**What to work on**
A word-for-word copy of the entries below is required.

━━ Source information

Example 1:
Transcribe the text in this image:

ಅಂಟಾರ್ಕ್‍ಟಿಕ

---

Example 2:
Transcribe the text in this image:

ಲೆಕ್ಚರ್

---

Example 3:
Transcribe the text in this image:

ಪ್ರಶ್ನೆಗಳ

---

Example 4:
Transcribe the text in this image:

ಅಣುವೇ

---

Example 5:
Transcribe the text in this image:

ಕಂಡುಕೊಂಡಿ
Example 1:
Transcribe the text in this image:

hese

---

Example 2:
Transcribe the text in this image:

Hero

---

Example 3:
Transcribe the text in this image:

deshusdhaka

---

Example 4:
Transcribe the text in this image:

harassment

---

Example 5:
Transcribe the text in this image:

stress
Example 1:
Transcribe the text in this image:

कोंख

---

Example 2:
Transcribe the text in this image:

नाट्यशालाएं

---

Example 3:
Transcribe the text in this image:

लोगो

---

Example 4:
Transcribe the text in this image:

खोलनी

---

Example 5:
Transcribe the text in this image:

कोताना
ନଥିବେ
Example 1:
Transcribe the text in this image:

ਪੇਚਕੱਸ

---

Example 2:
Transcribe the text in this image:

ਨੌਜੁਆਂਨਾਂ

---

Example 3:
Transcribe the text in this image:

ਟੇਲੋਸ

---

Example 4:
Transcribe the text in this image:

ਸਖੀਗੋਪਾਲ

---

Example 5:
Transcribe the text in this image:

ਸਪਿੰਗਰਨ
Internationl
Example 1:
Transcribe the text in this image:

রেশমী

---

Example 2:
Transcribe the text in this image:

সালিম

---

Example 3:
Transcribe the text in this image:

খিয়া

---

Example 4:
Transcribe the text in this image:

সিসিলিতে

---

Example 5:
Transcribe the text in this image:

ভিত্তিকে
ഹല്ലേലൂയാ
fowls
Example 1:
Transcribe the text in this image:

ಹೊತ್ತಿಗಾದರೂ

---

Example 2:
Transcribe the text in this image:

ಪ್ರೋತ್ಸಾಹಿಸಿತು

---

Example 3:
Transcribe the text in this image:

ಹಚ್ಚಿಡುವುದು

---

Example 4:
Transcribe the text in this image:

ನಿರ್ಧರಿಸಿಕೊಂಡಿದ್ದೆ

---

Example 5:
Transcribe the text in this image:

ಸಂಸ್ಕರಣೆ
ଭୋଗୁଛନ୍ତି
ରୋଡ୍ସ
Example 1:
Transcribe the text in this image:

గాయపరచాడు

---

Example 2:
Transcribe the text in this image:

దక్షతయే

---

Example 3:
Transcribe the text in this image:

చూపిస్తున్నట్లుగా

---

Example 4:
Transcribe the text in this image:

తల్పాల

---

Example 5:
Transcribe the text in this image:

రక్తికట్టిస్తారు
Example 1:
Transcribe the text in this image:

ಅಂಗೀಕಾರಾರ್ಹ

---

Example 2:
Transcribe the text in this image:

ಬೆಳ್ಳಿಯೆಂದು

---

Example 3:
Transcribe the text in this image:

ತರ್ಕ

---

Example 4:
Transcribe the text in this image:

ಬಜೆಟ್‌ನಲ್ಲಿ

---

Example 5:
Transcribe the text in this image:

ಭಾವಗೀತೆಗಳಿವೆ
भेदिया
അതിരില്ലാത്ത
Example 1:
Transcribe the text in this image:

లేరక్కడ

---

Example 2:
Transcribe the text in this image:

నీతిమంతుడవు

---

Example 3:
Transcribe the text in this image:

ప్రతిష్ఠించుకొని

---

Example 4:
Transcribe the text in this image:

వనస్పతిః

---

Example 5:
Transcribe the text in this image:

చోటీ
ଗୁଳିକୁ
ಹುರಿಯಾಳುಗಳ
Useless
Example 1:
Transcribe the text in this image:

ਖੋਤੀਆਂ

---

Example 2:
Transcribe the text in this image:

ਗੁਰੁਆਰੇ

━━━━

**Answer area**
Example 1:
Transcribe the text in this image:

ಅಂಟಾರ್ಕ್‍ಟಿಕ

---

Example 2:
Transcribe the text in this image:

ಲೆಕ್ಚರ್

---

Example 3:
Transcribe the text in this image:

ಪ್ರಶ್ನೆಗಳ

---

Example 4:
Transcribe the text in this image:

ಅಣುವೇ

---

Example 5:
Transcribe the text in this image:

ಕಂಡುಕೊಂಡಿ
Example 1:
Transcribe the text in this image:

hese

---

Example 2:
Transcribe the text in this image:

Hero

---

Example 3:
Transcribe the text in this image:

deshusdhaka

---

Example 4:
Transcribe the text in this image:

harassment

---

Example 5:
Transcribe the text in this image:

stress
Example 1:
Transcribe the text in this image:

कोंख

---

Example 2:
Transcribe the text in this image:

नाट्यशालाएं

---

Example 3:
Transcribe the text in this image:

लोगो

---

Example 4:
Transcribe the text in this image:

खोलनी

---

Example 5:
Transcribe the text in this image:

कोताना
ନଥିବେ
Example 1:
Transcribe the text in this image:

ਪੇਚਕੱਸ

---

Example 2:
Transcribe the text in this image:

ਨੌਜੁਆਂਨਾਂ

---

Example 3:
Transcribe the text in this image:

ਟੇਲੋਸ

---

Example 4:
Transcribe the text in this image:

ਸਖੀਗੋਪਾਲ

---

Example 5:
Transcribe the text in this image:

ਸਪਿੰਗਰਨ
Internationl
Example 1:
Transcribe the text in this image:

রেশমী

---

Example 2:
Transcribe the text in this image:

সালিম

---

Example 3:
Transcribe the text in this image:

খিয়া

---

Example 4:
Transcribe the text in this image:

সিসিলিতে

---

Example 5:
Transcribe the text in this image:

ভিত্তিকে
ഹല്ലേലൂയാ
fowls
Example 1:
Transcribe the text in this image:

ಹೊತ್ತಿಗಾದರೂ

---

Example 2:
Transcribe the text in this image:

ಪ್ರೋತ್ಸಾಹಿಸಿತು

---

Example 3:
Transcribe the text in this image:

ಹಚ್ಚಿಡುವುದು

---

Example 4:
Transcribe the text in this image:

ನಿರ್ಧರಿಸಿಕೊಂಡಿದ್ದೆ

---

Example 5:
Transcribe the text in this image:

ಸಂಸ್ಕರಣೆ
ଭୋଗୁଛନ୍ତି
ରୋଡ୍ସ
Example 1:
Transcribe the text in this image:

గాయపరచాడు

---

Example 2:
Transcribe the text in this image:

దక్షతయే

---

Example 3:
Transcribe the text in this image:

చూపిస్తున్నట్లుగా

---

Example 4:
Transcribe the text in this image:

తల్పాల

---

Example 5:
Transcribe the text in this image:

రక్తికట్టిస్తారు
Example 1:
Transcribe the text in this image:

ಅಂಗೀಕಾರಾರ್ಹ

---

Example 2:
Transcribe the text in this image:

ಬೆಳ್ಳಿಯೆಂದು

---

Example 3:
Transcribe the text in this image:

ತರ್ಕ

---

Example 4:
Transcribe the text in this image:

ಬಜೆಟ್‌ನಲ್ಲಿ

---

Example 5:
Transcribe the text in this image:

ಭಾವಗೀತೆಗಳಿವೆ
भेदिया
അതിരില്ലാത്ത
Example 1:
Transcribe the text in this image:

లేరక్కడ

---

Example 2:
Transcribe the text in this image:

నీతిమంతుడవు

---

Example 3:
Transcribe the text in this image:

ప్రతిష్ఠించుకొని

---

Example 4:
Transcribe the text in this image:

వనస్పతిః

---

Example 5:
Transcribe the text in this image:

చోటీ
ଗୁଳିକୁ
ಹುರಿಯಾಳುಗಳ
Useless
Example 1:
Transcribe the text in this image:

ਖੋਤੀਆਂ

---

Example 2:
Transcribe the text in this image:

ਗੁਰੁਆਰੇ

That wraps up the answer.